Eva and Eve: A Search for My Mother’s Lost Childhood and What a War Left Behind
By Julie Metz
Atria Books, 320 pp, $28
Intended as satire, “The City Without Jews” ended up as prophecy. Published in 1922, the novel imagines an antisemitic Austrian government mobilizing hundreds of boxcars to deport all of Vienna’s Jews. Though barely 10 percent of the city’s population, Jews – including Sigmund Freud, Karl Kraus, Joseph Roth, Arthur Schnitzler, Arnold Schoenberg. and Stefan Zweig – furnished its intellectual ferment. Without Jews, the novel’s city becomes a cultural desert. We know that the book struck a chord because it sold 250,000 copies in its first year and because its author, Hugo Bettauer, was murdered by a deranged Nazi.
A little more than a decade later, Vienna’s 200,000 Jews were being pressured to surrender their assets and leave, or else face death. Twelve-year-old Eva Singer was one of the fortunate few who not only managed to get out of Austria alive but was also admitted into the United States.
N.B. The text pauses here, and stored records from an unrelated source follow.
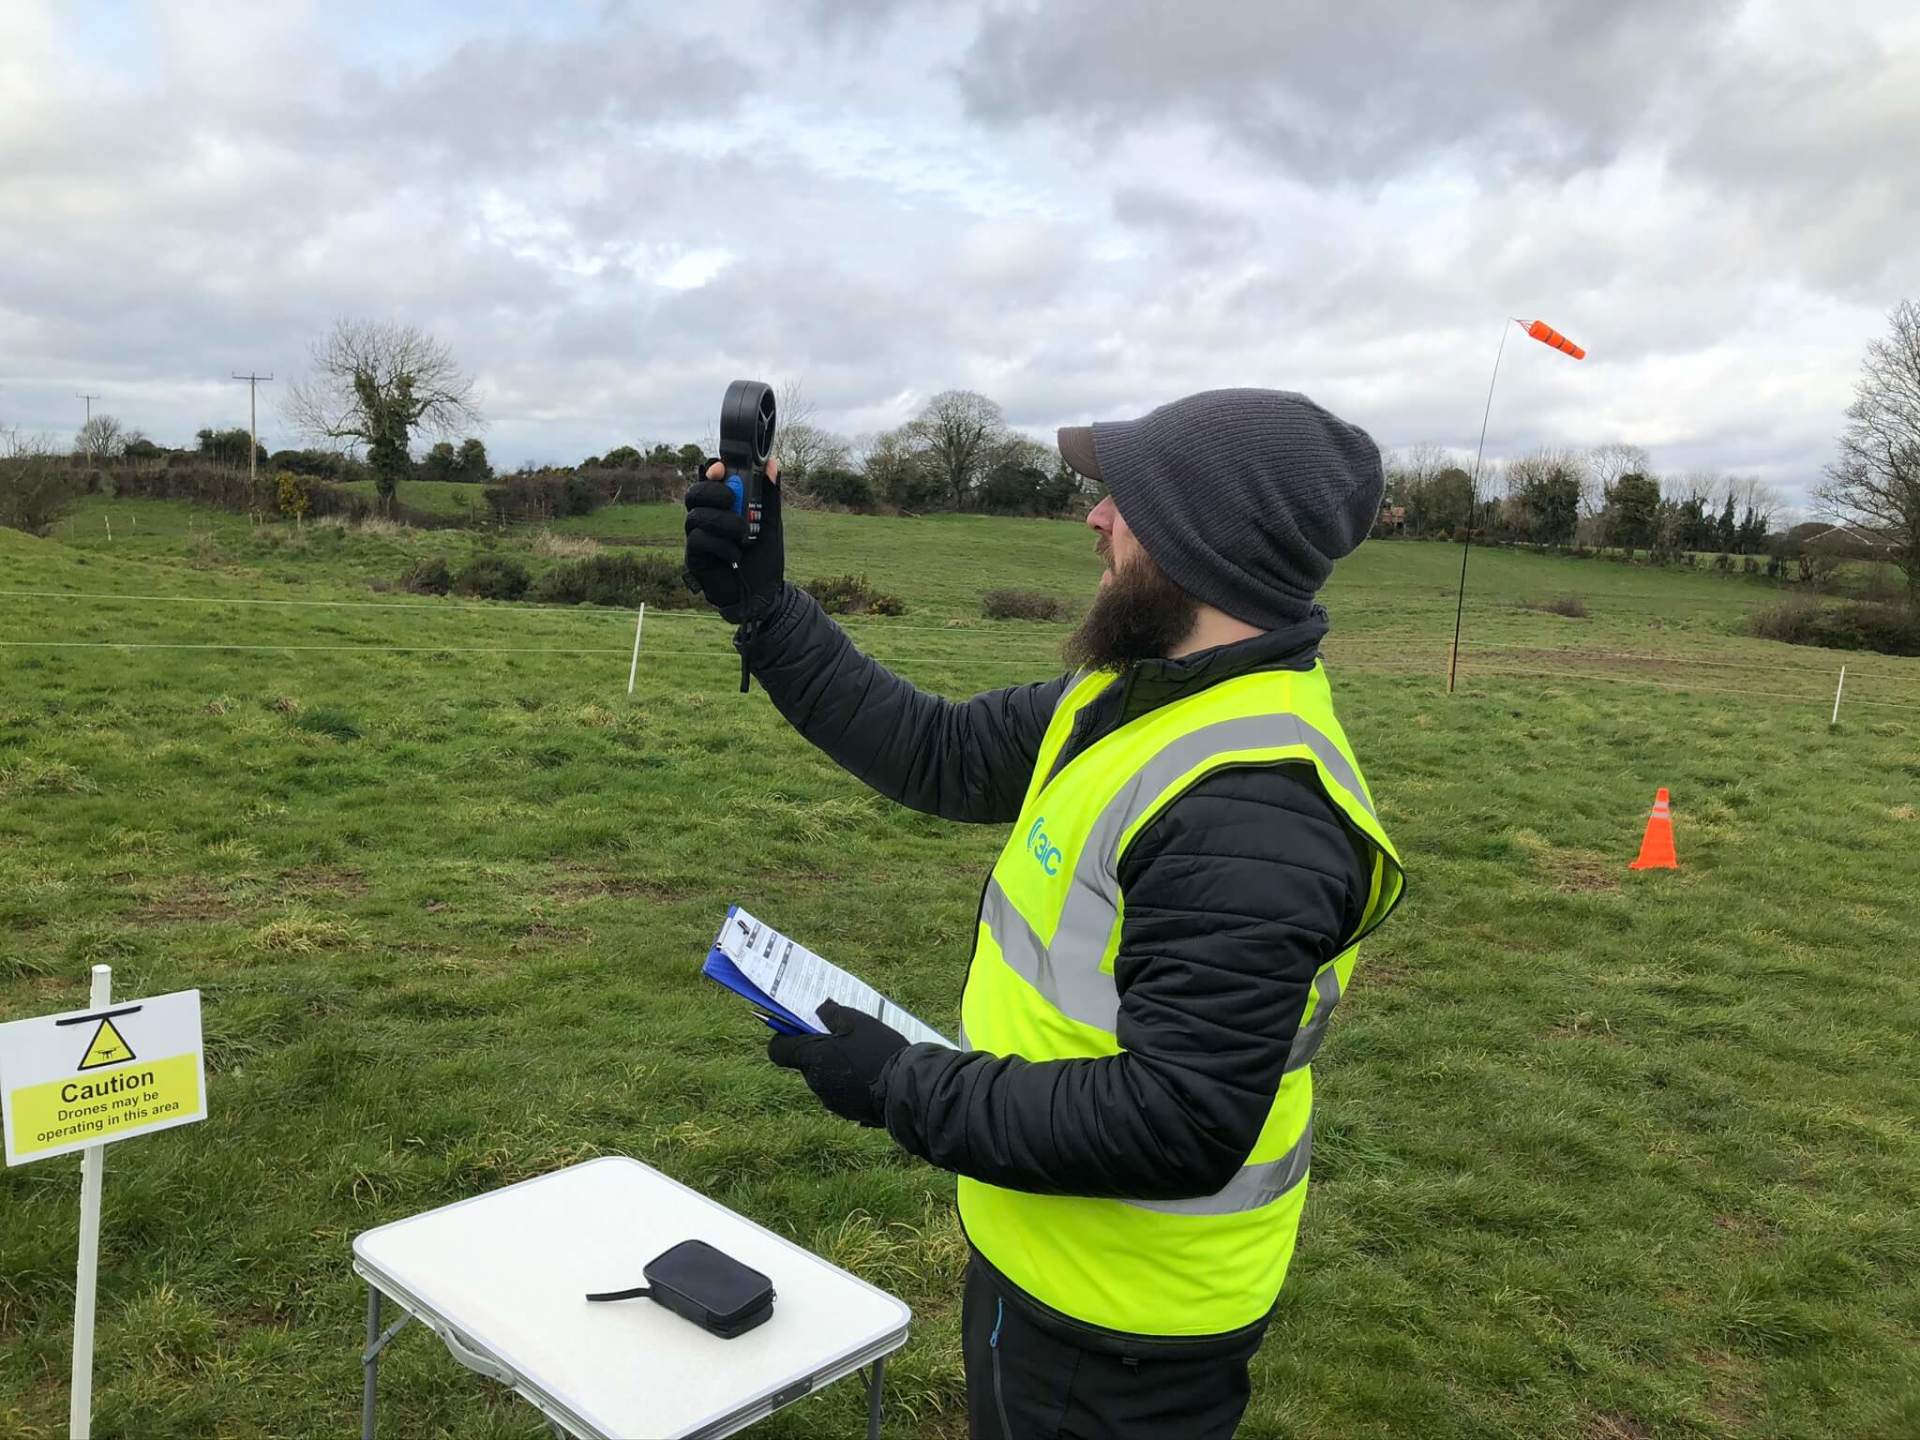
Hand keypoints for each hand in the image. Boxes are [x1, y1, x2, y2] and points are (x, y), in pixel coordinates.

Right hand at [684, 454, 783, 623]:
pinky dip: (721, 545)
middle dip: (712, 491)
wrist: (763, 595)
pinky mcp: (695, 557)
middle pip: (694, 494)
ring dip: (723, 522)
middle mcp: (706, 519)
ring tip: (744, 534)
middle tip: (732, 499)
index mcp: (723, 507)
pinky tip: (735, 555)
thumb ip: (769, 496)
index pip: (708, 481)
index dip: (711, 470)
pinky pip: (699, 541)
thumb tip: (772, 464)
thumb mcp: (771, 524)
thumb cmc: (764, 559)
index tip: (721, 467)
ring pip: (696, 516)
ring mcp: (698, 538)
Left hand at [766, 1000, 908, 1127]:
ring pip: (824, 1076)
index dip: (784, 1037)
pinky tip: (871, 1074)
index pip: (778, 1050)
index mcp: (810, 1057)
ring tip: (864, 1056)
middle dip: (820, 1049)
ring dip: (836, 1066)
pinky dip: (850, 1082)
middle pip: (806, 1062)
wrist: (903, 1089)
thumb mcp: (857, 1021)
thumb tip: (820, 1009)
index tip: (799, 1028)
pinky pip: (841, 1092)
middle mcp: (814, 1081)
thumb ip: (832, 1013)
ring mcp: (830, 1100)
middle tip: (845, 1037)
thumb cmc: (877, 1050)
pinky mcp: (846, 1111)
Six decades later, her American daughter, Julie Metz, embarked on a quest to understand Eva, whom she knew as Eve, the “steely, savvy, thrifty, pragmatic” New Yorker whom she as a teenager often quarreled with – just as Metz herself often quarreled with her own teenage daughter, Liz.
Metz’s fascination with a keepsake book she finds in her mother’s drawer send her on a mission to track down traces of a life that ended, with cancer, in 2006. She reconstructs Jewish Vienna in the 1930s, its destruction after the Anschluss, and the hardships of migration. She offers a portrait of Upper West Side Eve, an American citizen who balances her roles as wife, mother, and formidable art director at Simon & Schuster, the same house that publishes Metz’s own book.
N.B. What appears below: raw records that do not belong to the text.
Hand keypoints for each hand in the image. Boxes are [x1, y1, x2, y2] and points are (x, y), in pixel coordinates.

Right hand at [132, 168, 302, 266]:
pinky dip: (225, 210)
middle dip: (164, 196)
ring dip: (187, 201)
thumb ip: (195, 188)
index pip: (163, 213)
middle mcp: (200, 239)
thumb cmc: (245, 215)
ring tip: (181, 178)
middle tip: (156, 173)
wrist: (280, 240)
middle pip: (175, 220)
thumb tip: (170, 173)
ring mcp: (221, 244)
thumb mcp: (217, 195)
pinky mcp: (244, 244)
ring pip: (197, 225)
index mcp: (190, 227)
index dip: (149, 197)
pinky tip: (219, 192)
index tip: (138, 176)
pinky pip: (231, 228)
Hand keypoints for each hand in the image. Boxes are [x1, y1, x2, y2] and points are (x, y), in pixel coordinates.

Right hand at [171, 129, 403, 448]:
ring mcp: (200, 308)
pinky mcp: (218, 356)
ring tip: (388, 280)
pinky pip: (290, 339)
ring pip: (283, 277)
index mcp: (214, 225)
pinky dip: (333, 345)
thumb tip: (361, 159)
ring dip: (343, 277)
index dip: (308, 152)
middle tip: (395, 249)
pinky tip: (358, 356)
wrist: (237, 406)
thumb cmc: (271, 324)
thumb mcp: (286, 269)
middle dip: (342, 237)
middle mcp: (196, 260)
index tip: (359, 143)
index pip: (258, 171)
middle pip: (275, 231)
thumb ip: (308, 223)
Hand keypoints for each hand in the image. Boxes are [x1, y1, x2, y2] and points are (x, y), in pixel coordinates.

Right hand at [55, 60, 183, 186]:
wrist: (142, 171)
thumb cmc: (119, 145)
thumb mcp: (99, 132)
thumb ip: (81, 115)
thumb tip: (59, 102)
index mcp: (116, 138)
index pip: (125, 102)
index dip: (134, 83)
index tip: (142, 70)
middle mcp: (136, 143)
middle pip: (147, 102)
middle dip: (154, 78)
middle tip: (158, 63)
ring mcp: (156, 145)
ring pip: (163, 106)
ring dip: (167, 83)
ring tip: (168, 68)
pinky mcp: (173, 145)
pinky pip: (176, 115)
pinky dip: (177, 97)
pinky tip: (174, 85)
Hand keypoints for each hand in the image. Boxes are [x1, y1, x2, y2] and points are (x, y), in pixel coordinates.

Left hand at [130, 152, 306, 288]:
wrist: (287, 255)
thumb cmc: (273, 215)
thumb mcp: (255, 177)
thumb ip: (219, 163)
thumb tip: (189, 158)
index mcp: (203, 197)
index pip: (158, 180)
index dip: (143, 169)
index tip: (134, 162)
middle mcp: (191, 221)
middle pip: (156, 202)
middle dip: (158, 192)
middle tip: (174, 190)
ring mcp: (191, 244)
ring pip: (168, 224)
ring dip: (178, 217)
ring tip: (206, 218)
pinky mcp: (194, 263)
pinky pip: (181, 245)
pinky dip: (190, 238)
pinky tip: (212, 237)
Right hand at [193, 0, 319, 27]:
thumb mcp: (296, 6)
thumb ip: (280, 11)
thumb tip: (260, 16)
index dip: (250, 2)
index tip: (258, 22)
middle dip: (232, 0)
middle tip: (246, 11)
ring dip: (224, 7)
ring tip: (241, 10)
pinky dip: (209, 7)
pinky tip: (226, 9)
Metz’s talent as a detective was already evident in “Perfection,” a 2009 memoir that begins when Henry, her husband of 12 years, collapses on the kitchen floor, felled by a pulmonary embolism. Still reeling from the shock of his unexpected death, she follows one clue after another to learn the full extent of Henry’s secret adulterous life. Her investigations into how and why Eva became Eve will lead her to unexpected discoveries, often from serendipitous sources.
“It was a full life and a good life,” she says of Eva’s childhood in Vienna. “Until it wasn’t.” Her father Julius ran a paper products factory successful enough to support his wife Anna and his children Fritz, Dolfi, and Eva in comfort. He “identified as Viennese, Austrian, and Jewish in that order.” However, after Germany annexed Austria, that became an unacceptable combination. When a Nazi neighbor threatened Fritz and Dolfi, Julius shipped his sons off to England. Eva insisted on staying behind with her parents. But when Aryanization decrees forced Julius to give up his business, the three were in deadly peril. With assistance from Julius’s foreman, a U.S. consular official, and others, they were able to make their way from Vienna to Trieste and then to New York.
Most Viennese Jews were not as fortunate.
Metz journeys to Vienna to see for herself the family’s apartment building and Julius’s paper factory. She is aided by Austrian guides and archivists who regard helping her as a way of doing penance for their nation’s crimes. She describes photographs she finds, but when relevant ones are not available, she begins an elaborate description with the phrase “In a photograph that does not exist.” She imagines details of the fateful meeting that the U.S. vice consul conducted with Julius and Anna, as well as of the long walk the family took from their apartment to the train station en route to exile.
Metz notes that she was raised without any religious education and proves it when she inaccurately refers to Hasidism as “a nineteenth-century fundamentalist emergence.” But she is proud of her secular Jewish heritage and indignant when an Orthodox rabbi she encounters in Trieste shows no interest in Reform Jews. “There was not just one way to be Jewish,” she insists. She remains acutely aware that her family’s Jewishness forced Eva to become Eve but might very well have turned her into a corpse instead.
Appalled at the contemporary resurgence of nativism in Europe and the United States, Metz warns that: “The current era of anti-immigrant fervor was as harsh as the xenophobic time of Eva’s childhood.” Nevertheless, like the feisty New Yorker that Eva became, Metz insists that “there’s a sense of turning a corner toward a more just society.” May that corner not open onto another dead end.
In search of a story of Jewish Vienna, a daughter becomes a detective
Steven G. Kellman is the author of “Redemption: The Life of Henry Roth” (Norton), “Nimble Tongues: Studies in Literary Translingualism” (Purdue), and “Rambling Prose” (Trinity).